#### [EXERCISE DIRECTIONS]
Give back an exact copy of the entries beneath, minus the pictures.

#### [Stored items]
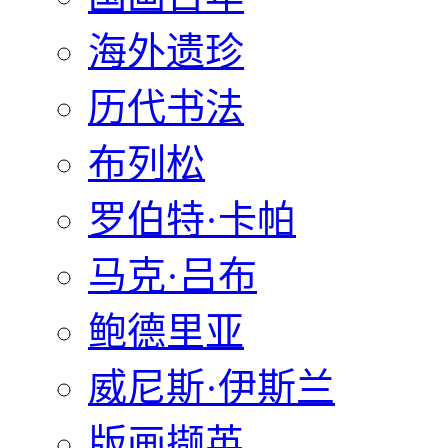
海外遗珍
历代书法
布列松
罗伯特·卡帕
马克·吕布
鲍德里亚
威尼斯·伊斯兰
版画撷英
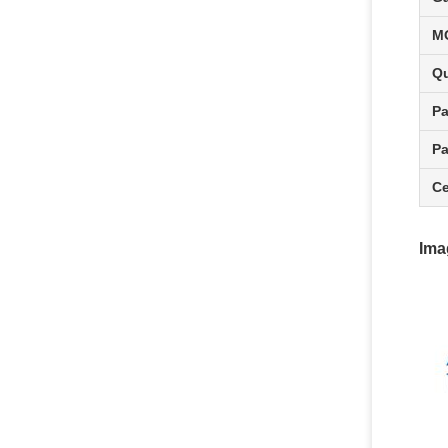
M
Qu
Pa
Pa
Ce
Ima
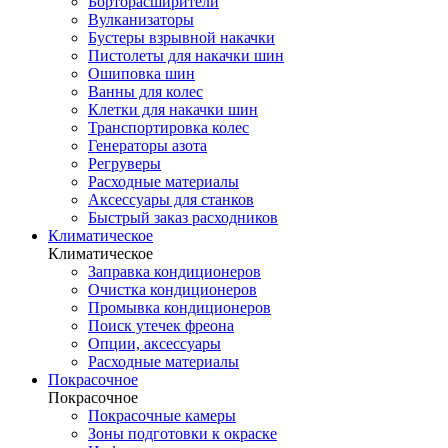
Борторасширители
Вулканизаторы
Бустеры взрывной накачки
Пистолеты для накачки шин
Ошиповка шин
Ванны для колес
Клетки для накачки шин
Транспортировка колес
Генераторы азота
Регруверы
Расходные материалы
Аксессуары для станков
Быстрый заказ расходников
Климатическое
Климатическое
Заправка кондиционеров
Очистка кондиционеров
Промывка кондиционеров
Поиск утечек фреона
Опции, аксессуары
Расходные материалы
Покрасочное
Покрасочное
Покрасочные камеры
Зоны подготовки к окраске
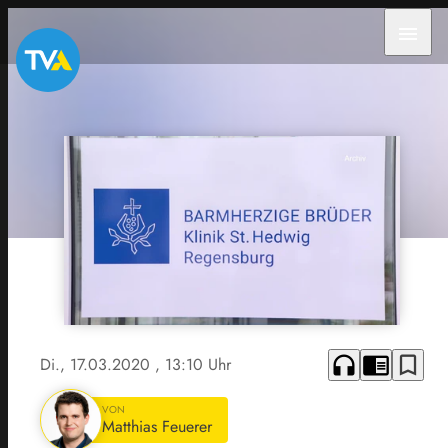
menu
headphones
chrome_reader_mode
bookmark_border
Di., 17.03.2020
, 13:10 Uhr
VON
Matthias Feuerer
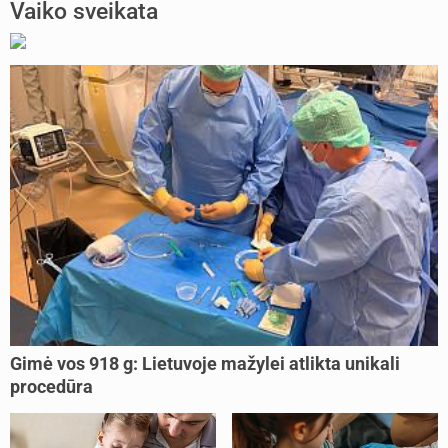
Vaiko sveikata
Gimė vos 918 g: Lietuvoje mažylei atlikta unikali
procedūra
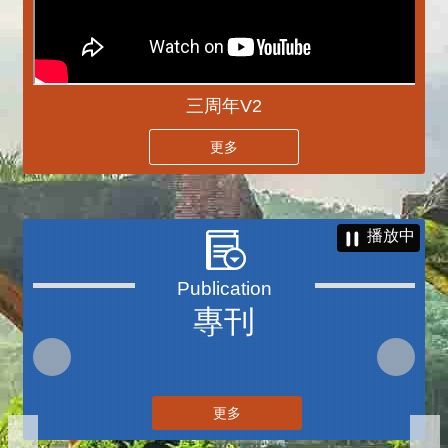
三周年V2
更多
播放中
專刊
更多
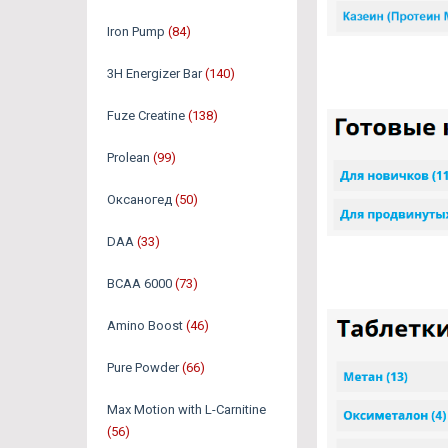
Iron Pump
(84)
3H Energizer Bar
(140)
Fuze Creatine
(138)
Prolean
(99)
Оксаногед
(50)
DAA
(33)
BCAA 6000
(73)
Amino Boost
(46)
Pure Powder
(66)
Max Motion with L-Carnitine
(56)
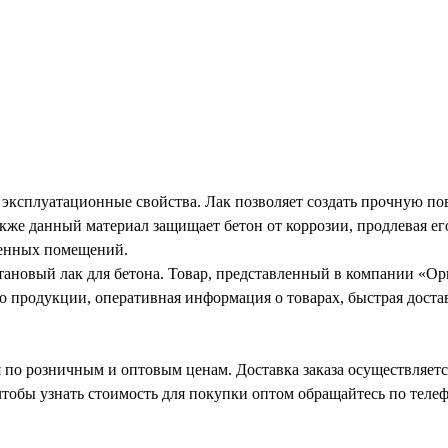
эксплуатационные свойства. Лак позволяет создать прочную пов
кже данный материал защищает бетон от коррозии, продлевая ег
венных помещений.
новый лак для бетона. Товар, представленный в компании «Ори
о продукции, оперативная информация о товарах, быстрая доста
 по розничным и оптовым ценам. Доставка заказа осуществляетс
 чтобы узнать стоимость для покупки оптом обращайтесь по тел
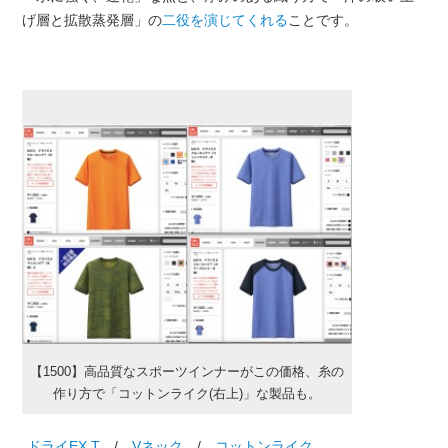
げ層と拡散蒸発層」の
二役を演じてくれる
ことです。
【1500】高品質なスポーツインナーがこの価格、糸の
作り方で「コットンライク(右上)」な製品も。
ドライEX T
/
Vネック
/
コットンライク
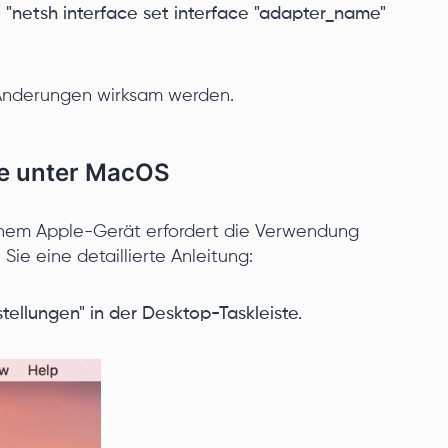
"netsh interface set interface "adapter_name"
 Änderungen wirksam werden.
se unter MacOS
inem Apple-Gerät erfordert die Verwendung
 Sie eine detaillierte Anleitung:
tellungen" in der Desktop-Taskleiste.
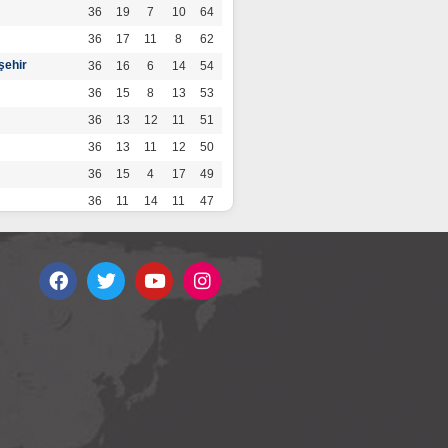
36
19
7
10
64
36
17
11
8
62
şehir
36
16
6
14
54
36
15
8
13
53
36
13
12
11
51
36
13
11
12
50
36
15
4
17
49
36
11
14
11
47
36
13
7
16
46
36
12
9
15
45
36
12
9
15
45
36
11
12
13
45
36
12
8
16
44
r
36
9
10
17
37
36
9
8
19
35
36
6
8
22
26
por
36
3
5
28
14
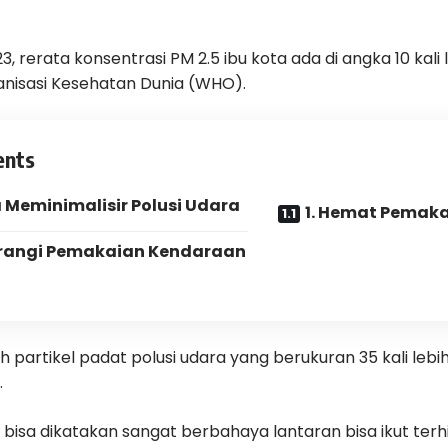
23, rerata konsentrasi PM 2.5 ibu kota ada di angka 10 kal
anisasi Kesehatan Dunia (WHO).
ents
 Meminimalisir Polusi Udara
1. Hemat Pemaka
urangi Pemakaian Kendaraan
h partikel padat polusi udara yang berukuran 35 kali lebih
.
 bisa dikatakan sangat berbahaya lantaran bisa ikut ter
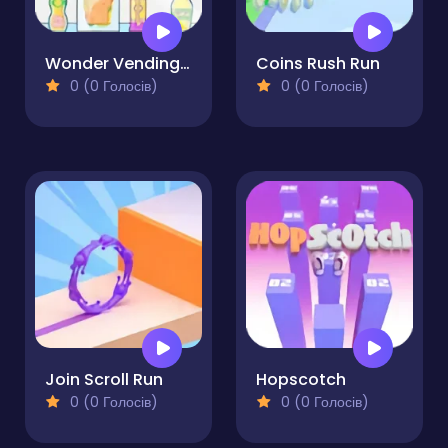
Wonder Vending Machine
Coins Rush Run
0 (0 Голосів)
0 (0 Голосів)
Join Scroll Run
Hopscotch
0 (0 Голосів)
0 (0 Голосів)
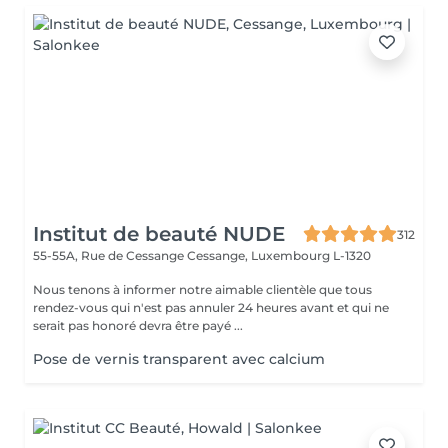
Institut de beauté NUDE
312
55-55A, Rue de Cessange
Cessange, Luxembourg L-1320
Nous tenons à informer notre aimable clientèle que tous
rendez-vous qui n'est pas annuler 24 heures avant et qui ne
serait pas honoré devra être payé ...
Pose de vernis transparent avec calcium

#### [REPLY]
海外遗珍
历代书法
布列松
罗伯特·卡帕
马克·吕布
鲍德里亚
威尼斯·伊斯兰
版画撷英
M
Qu
Pa
Pa
Ce
Ima
Борторасширители
Вулканизаторы
Бустеры взрывной накачки
Пистолеты для накачки шин
Ошиповка шин
Ванны для колес
Клетки для накачки шин
Транспортировка колес
Генераторы азота
Регруверы
Расходные материалы
Аксессуары для станков
Быстрый заказ расходников
Климатическое
Климатическое
Заправка кондиционеров
Очистка кондиционеров
Промывка кондиционеров
Поиск утечек фреона
Опции, аксессуары
Расходные материалы
Покрасочное
Покрасочное
Покрасочные камеры
Зоны подготовки к окраске
menu
headphones
chrome_reader_mode
bookmark_border
Di., 17.03.2020
, 13:10 Uhr
VON
Matthias Feuerer
Vaiko sveikata
Gimė vos 918 g: Lietuvoje mažylei atlikta unikali
procedūra
三周年V2
更多
播放中
專刊
更多
Iron Pump
(84)
3H Energizer Bar
(140)
Fuze Creatine
(138)
Prolean
(99)
Оксаногед
(50)
DAA
(33)
BCAA 6000
(73)
Amino Boost
(46)
Pure Powder
(66)
Max Motion with L-Carnitine
(56)
эксплуатационные свойства. Лак позволяет создать прочную пов
кже данный материал защищает бетон от коррозии, продлевая ег
венных помещений.
новый лак для бетона. Товар, представленный в компании «Ори
о продукции, оперативная информация о товарах, быстрая доста
 по розничным и оптовым ценам. Доставка заказа осуществляетс
 чтобы узнать стоимость для покупки оптом обращайтесь по тел
げ層と拡散蒸発層」の
二役を演じてくれる
ことです。
【1500】高品質なスポーツインナーがこの価格、糸の
作り方で「コットンライク(右上)」な製品も。
ドライEX T
/
Vネック
/
コットンライク
"netsh interface set interface "adapter_name"
 Änderungen wirksam werden.
se unter MacOS
inem Apple-Gerät erfordert die Verwendung
 Sie eine detaillierte Anleitung:
tellungen" in der Desktop-Taskleiste.
36
19
7
10
64
36
17
11
8
62
şehir
36
16
6
14
54
36
15
8
13
53
36
13
12
11
51
36
13
11
12
50
36
15
4
17
49
36
11
14
11
47
36
13
7
16
46
36
12
9
15
45
36
12
9
15
45
36
11
12
13
45
36
12
8
16
44
r
36
9
10
17
37
36
9
8
19
35
36
6
8
22
26
por
36
3
5
28
14
23, rerata konsentrasi PM 2.5 ibu kota ada di angka 10 kal
anisasi Kesehatan Dunia (WHO).
ents
 Meminimalisir Polusi Udara
1. Hemat Pemaka
urangi Pemakaian Kendaraan
h partikel padat polusi udara yang berukuran 35 kali lebih
.
 bisa dikatakan sangat berbahaya lantaran bisa ikut ter
Wonder Vending Machine
Coins Rush Run
0 (0 Голосів)
0 (0 Голосів)
Join Scroll Run
Hopscotch
0 (0 Голосів)
0 (0 Голосів)
Institut de beauté NUDE
312
55-55A, Rue de Cessange
Cessange, Luxembourg L-1320
Nous tenons à informer notre aimable clientèle que tous
rendez-vous qui n'est pas annuler 24 heures avant et qui ne
serait pas honoré devra être payé ...
Pose de vernis transparent avec calcium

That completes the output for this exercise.